Window 7 users are currently being urged to upgrade immediately to Windows 10 with the recent discovery of a zero-day privilege escalation flaw.

Google security researchers say the flaw affects the Windows win32.sys kernel driver, which has already begun to target attacks in the wild.

These attacks combined with the recently-patched security flaw in Google’s Chrome web browser and win32.sys privilage escalation flaw have been observed. It is believed Windows security flaw right now only affects Windows 7 operating systems.

“We strongly believe this vulnerability may only be exploitable on Windows 7 due to recent exploit mitigations added in newer versions of Windows. To date, we have only observed active exploitation against Windows 7 32-bit systems. To date, we have only observed active exploitation against Windows 7 32-bit systems,” warned Clement Lecigne, a security engineer in Google’s Threat Analysis Group.

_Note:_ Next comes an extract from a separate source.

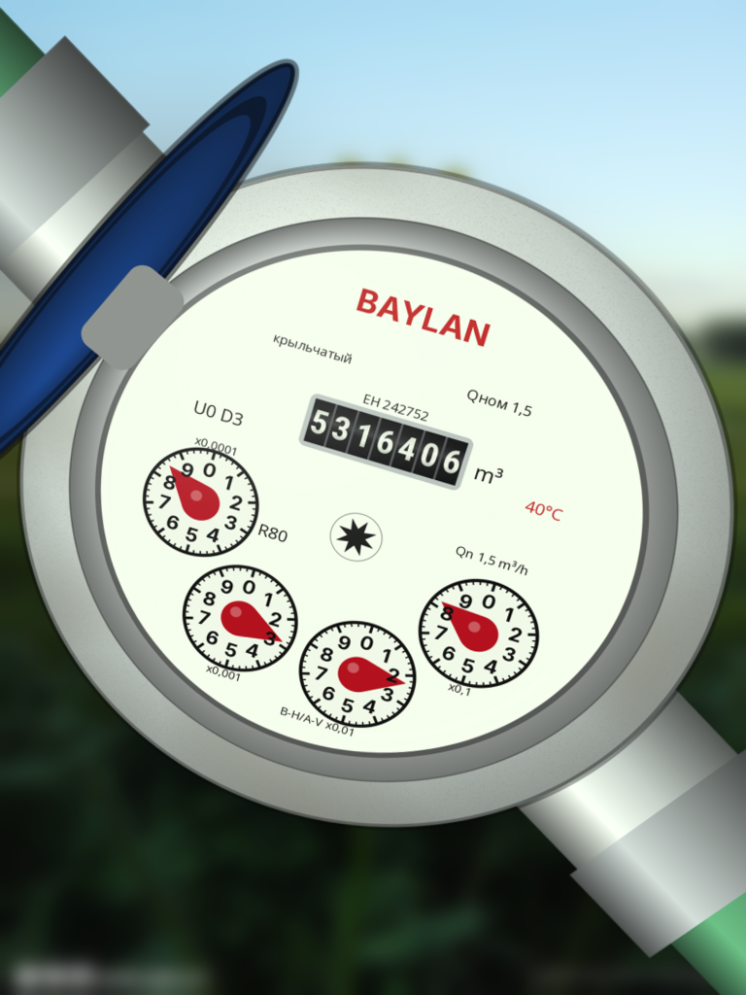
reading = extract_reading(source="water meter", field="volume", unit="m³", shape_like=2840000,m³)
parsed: 5316406.8228,m³
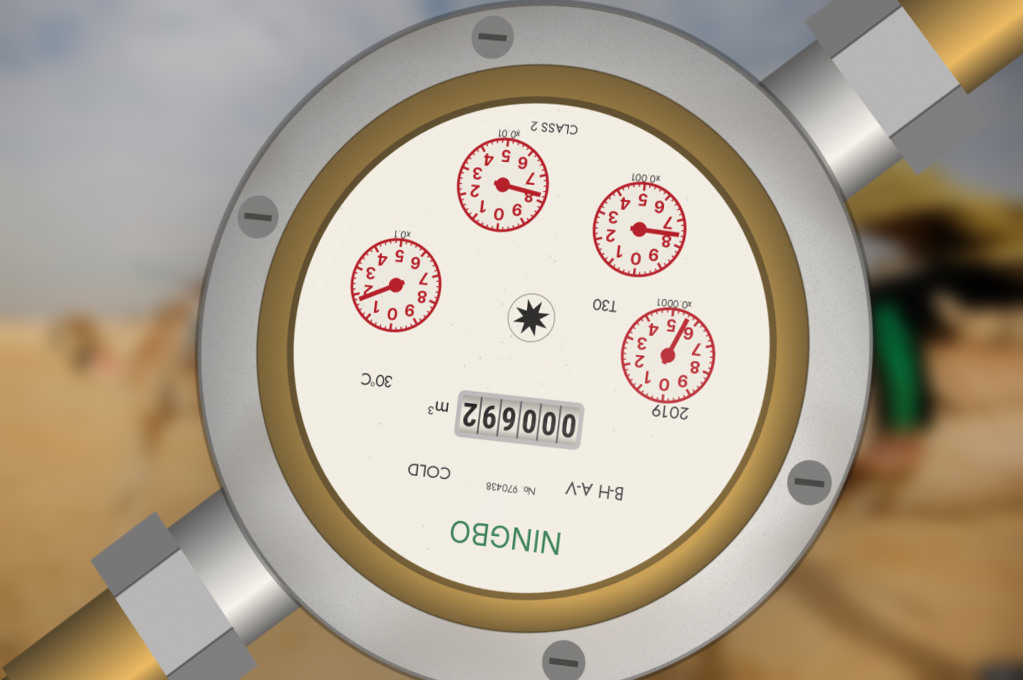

“When we discovered the vulnerability we reported it to Microsoft. Today, also in compliance with our policy, we are publicly disclosing its existence, because it is a serious vulnerability in Windows that we know was being actively exploited in targeted attacks. The unpatched Windows vulnerability can still be used to elevate privileges or combined with another browser vulnerability to evade security sandboxes.”

Though Microsoft is currently working on a solution for in Windows 7, the system may still be at risk to online attacks until they provide a solution.

The news of the flaw appeared just 10 months prior to Microsoft formally ending extended support for Windows 7. Organizations will be required to pay extra up to $50 per PC for security updates, but leaving home users vulnerable to attack.

“Past zero days targeted Chrome by using Flash as the first exploit in the chain. Because Flash is a plugin component, we could update it separately, and once updated Chrome would silently switch to the fixed Flash, without a browser restart or any user intervention,” he noted.

“This newest exploit is different, in that initial chain targeted Chrome code directly, and thus required the user to have restarted the browser after the update was downloaded. For most users the update download is automatic, but restart is a usually a manual action.”